The word "لایه" occurs in some lines of the data. Return each such line.

--- RECORD EXCERPTS ---

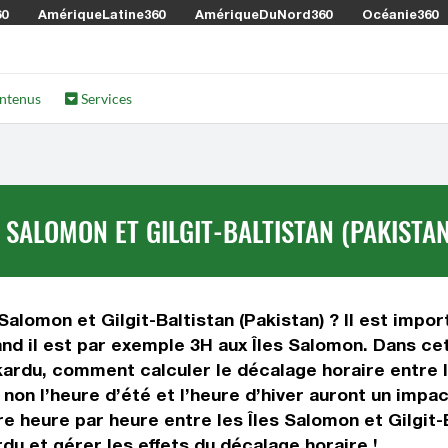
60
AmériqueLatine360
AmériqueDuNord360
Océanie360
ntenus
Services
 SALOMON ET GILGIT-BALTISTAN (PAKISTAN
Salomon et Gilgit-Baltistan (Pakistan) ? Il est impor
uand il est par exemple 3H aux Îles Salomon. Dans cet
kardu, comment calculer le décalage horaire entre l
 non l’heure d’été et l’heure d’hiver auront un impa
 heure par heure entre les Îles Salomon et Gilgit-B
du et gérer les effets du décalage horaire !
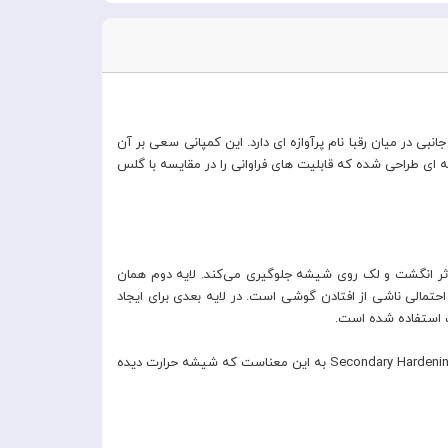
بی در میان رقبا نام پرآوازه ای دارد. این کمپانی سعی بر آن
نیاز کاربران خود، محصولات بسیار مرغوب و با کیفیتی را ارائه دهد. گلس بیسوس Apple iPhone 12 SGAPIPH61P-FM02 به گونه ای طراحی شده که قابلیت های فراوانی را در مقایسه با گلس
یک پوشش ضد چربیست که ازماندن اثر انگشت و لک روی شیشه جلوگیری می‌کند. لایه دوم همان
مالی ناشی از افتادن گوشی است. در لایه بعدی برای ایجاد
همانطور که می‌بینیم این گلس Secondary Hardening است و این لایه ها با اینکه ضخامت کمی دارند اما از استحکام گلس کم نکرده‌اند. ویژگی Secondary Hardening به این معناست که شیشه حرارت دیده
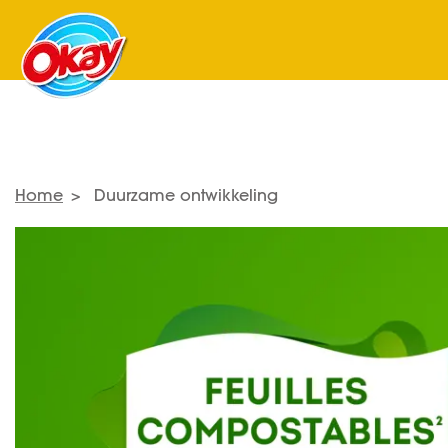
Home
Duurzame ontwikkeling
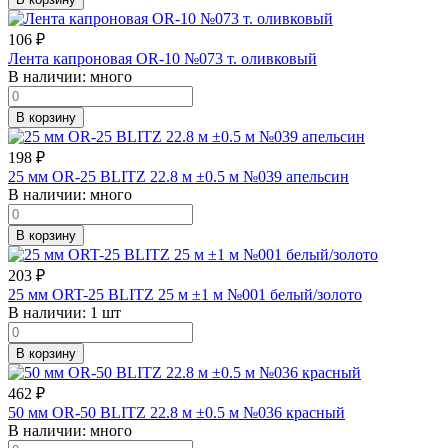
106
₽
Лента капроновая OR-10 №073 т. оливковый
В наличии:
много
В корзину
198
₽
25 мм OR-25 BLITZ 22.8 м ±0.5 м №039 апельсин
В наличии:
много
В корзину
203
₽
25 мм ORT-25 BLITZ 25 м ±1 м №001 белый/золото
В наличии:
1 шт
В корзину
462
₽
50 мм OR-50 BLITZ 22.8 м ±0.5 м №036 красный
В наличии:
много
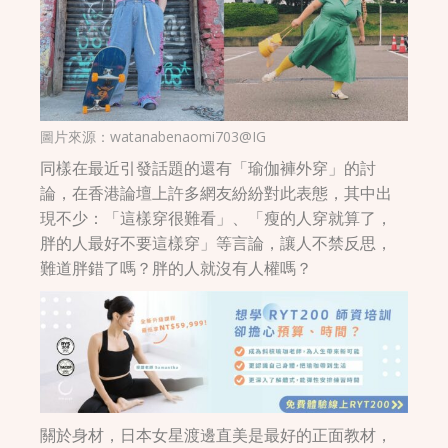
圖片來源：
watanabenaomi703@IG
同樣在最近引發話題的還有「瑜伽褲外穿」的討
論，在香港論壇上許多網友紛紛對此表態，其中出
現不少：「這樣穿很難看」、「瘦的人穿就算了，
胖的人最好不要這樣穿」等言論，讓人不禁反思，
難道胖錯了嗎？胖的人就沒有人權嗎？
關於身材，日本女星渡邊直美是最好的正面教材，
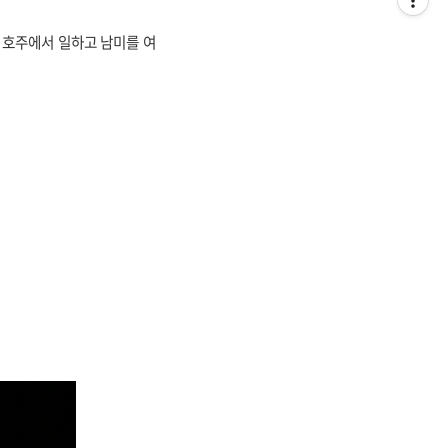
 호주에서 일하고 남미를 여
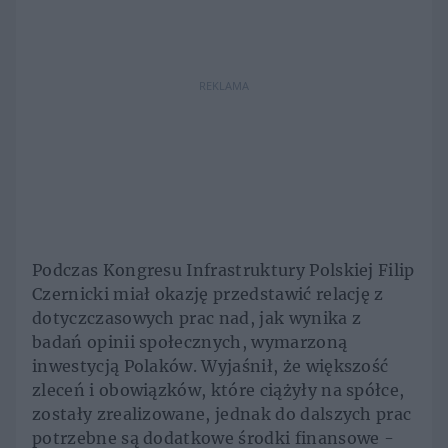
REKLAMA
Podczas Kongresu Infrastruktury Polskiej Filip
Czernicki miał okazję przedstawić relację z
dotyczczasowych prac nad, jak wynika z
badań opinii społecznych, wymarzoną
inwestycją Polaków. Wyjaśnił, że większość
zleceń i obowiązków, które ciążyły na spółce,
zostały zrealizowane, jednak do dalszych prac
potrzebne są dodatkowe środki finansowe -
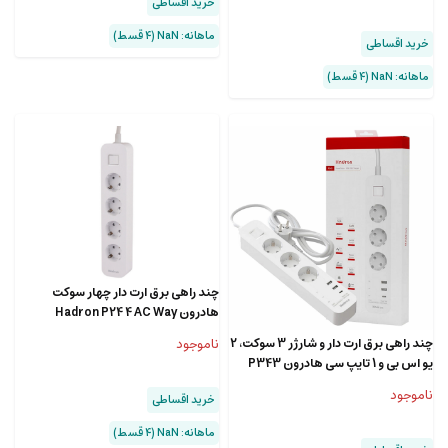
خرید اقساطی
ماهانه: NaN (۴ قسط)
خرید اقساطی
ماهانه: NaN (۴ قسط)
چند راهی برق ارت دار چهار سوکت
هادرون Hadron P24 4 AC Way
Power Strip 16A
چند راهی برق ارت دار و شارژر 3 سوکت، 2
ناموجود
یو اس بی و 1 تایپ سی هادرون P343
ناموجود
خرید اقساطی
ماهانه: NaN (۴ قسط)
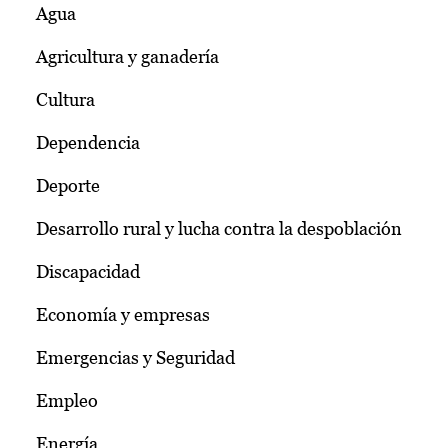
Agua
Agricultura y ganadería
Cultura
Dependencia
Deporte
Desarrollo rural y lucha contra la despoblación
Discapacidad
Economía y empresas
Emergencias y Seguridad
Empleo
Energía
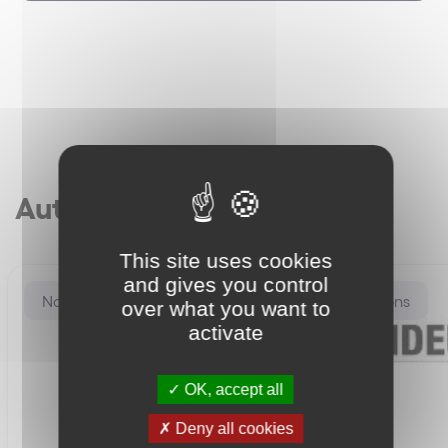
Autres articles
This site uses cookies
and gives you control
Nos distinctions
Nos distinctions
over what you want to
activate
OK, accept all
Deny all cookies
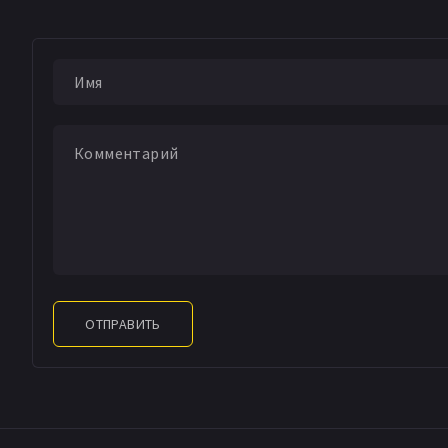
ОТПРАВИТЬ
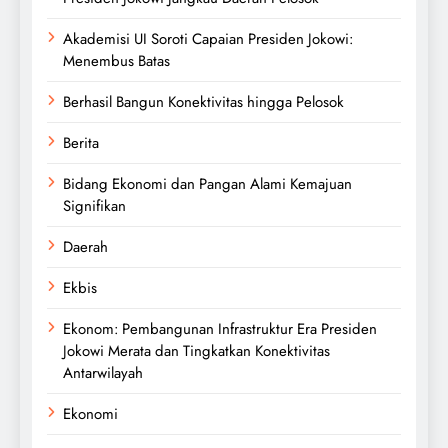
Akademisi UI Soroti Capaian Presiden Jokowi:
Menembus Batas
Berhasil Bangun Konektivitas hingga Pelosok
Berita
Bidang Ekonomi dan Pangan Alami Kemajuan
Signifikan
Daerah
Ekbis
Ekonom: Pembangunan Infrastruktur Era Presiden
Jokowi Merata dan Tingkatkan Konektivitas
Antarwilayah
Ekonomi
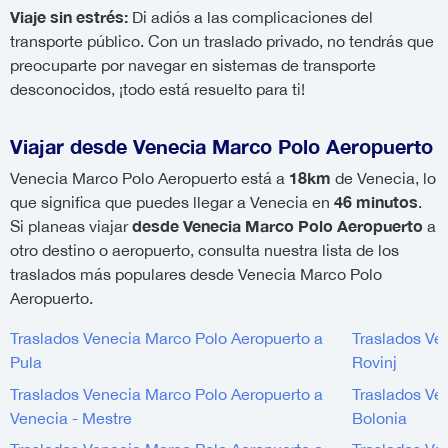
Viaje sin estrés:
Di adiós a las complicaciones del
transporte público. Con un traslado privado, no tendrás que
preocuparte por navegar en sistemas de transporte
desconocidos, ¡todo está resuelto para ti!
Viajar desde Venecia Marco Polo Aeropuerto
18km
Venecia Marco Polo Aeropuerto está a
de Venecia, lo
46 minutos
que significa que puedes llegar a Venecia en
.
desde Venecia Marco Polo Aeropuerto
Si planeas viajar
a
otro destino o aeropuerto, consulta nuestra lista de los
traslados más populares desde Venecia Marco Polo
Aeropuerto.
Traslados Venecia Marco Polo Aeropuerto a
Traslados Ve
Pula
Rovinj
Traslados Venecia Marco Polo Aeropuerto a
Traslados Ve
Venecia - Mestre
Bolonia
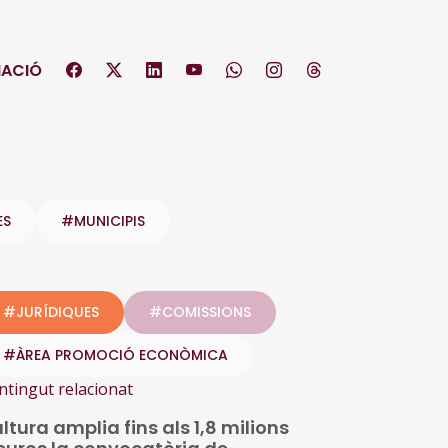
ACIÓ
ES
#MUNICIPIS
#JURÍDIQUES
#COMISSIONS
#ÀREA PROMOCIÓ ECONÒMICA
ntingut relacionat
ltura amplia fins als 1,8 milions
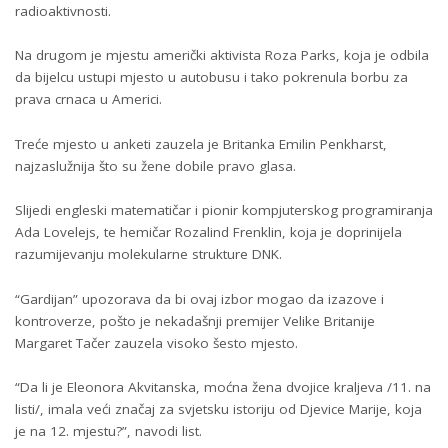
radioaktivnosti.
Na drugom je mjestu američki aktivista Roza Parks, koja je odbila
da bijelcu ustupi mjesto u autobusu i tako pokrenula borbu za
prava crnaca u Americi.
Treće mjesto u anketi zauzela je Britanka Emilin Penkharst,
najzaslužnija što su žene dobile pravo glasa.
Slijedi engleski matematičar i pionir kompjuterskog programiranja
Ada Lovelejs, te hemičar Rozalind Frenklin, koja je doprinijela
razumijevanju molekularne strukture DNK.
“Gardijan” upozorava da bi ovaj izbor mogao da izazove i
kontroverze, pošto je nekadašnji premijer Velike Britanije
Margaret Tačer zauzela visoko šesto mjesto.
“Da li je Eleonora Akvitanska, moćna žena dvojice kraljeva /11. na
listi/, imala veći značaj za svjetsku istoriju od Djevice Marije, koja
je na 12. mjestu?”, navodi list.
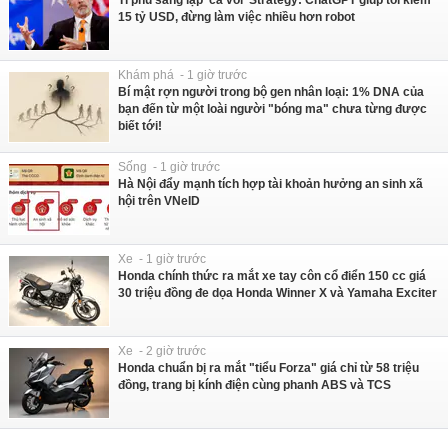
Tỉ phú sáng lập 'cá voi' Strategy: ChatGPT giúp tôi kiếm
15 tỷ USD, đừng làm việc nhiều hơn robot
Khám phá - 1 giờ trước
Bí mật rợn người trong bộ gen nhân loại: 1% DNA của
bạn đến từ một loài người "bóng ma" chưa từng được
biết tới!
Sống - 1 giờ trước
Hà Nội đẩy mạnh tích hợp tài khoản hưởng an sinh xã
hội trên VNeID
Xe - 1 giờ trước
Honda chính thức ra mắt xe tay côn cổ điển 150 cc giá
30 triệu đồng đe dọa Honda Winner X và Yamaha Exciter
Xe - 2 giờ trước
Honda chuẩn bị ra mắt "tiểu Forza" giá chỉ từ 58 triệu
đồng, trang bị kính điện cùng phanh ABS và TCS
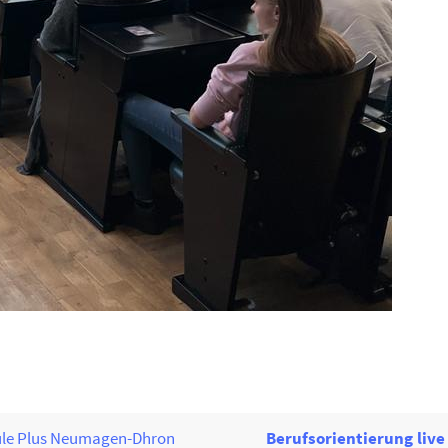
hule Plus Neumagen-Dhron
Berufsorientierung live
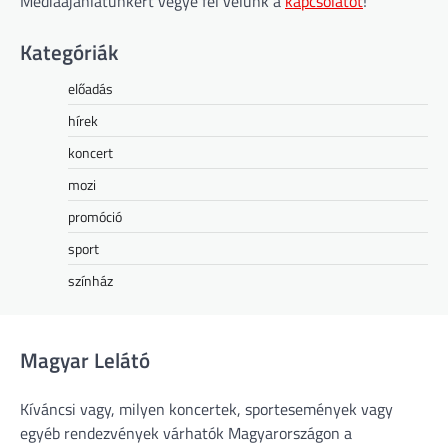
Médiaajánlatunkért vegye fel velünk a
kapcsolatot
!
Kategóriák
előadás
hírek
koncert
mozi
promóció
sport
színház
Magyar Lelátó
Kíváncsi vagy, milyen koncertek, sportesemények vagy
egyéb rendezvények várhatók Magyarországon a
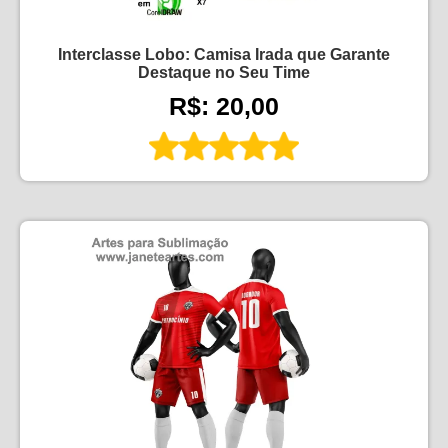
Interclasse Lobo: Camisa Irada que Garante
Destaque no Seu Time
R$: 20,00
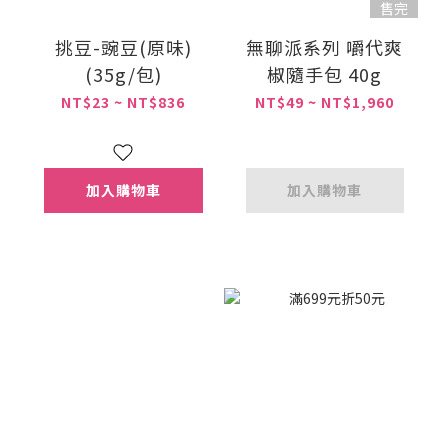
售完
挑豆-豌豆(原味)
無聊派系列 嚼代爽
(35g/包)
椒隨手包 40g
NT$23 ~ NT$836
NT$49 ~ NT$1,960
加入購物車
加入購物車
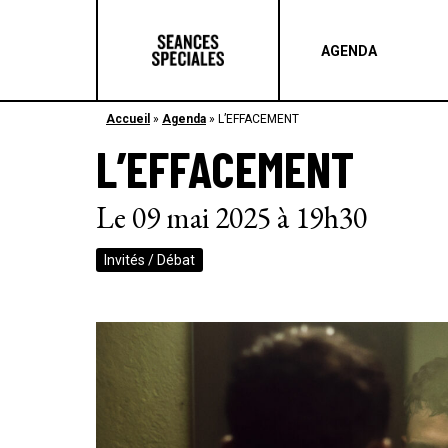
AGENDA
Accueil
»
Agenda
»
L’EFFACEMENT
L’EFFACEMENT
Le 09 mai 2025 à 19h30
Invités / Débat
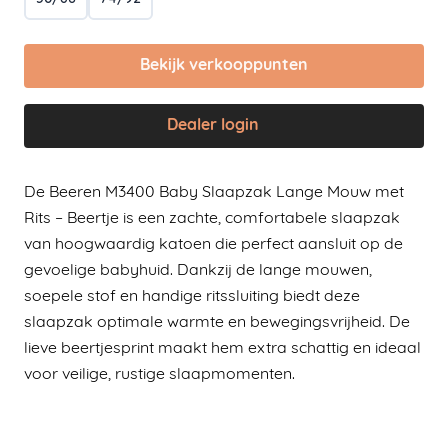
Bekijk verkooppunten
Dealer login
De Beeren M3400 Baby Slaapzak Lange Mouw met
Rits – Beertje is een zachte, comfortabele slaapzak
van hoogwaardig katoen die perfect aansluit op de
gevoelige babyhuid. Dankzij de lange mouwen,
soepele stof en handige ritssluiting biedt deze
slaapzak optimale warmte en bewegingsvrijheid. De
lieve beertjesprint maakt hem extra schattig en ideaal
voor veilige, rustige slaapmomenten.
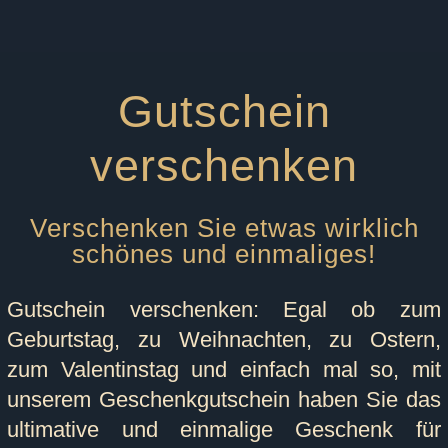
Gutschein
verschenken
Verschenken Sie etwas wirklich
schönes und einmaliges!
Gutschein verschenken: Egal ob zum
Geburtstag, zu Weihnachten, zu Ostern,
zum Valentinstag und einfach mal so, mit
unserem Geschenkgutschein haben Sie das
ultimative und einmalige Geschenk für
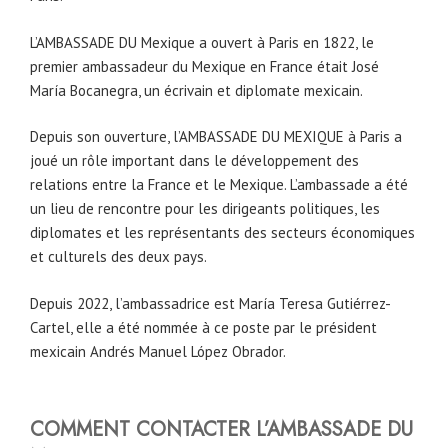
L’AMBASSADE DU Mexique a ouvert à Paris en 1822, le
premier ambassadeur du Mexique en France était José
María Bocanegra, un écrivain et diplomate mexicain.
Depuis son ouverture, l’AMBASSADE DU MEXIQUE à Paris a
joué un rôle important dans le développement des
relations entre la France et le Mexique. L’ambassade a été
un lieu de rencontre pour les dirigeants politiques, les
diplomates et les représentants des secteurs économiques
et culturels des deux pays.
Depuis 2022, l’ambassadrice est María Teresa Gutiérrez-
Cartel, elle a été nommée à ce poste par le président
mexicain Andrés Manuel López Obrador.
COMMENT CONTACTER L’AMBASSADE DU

---

▸ **RESPONSE TO THIS EXERCISE**:
یک پوشش ضد چربیست که ازماندن اثر انگشت و لک روی شیشه جلوگیری می‌کند. لایه دوم همان
مالی ناشی از افتادن گوشی است. در لایه بعدی برای ایجاد
همانطور که می‌بینیم این گلس Secondary Hardening است و این لایه ها با اینکه ضخامت کمی دارند اما از استحکام گلس کم نکرده‌اند. ویژگی Secondary Hardening به این معناست که شیشه حرارت دیده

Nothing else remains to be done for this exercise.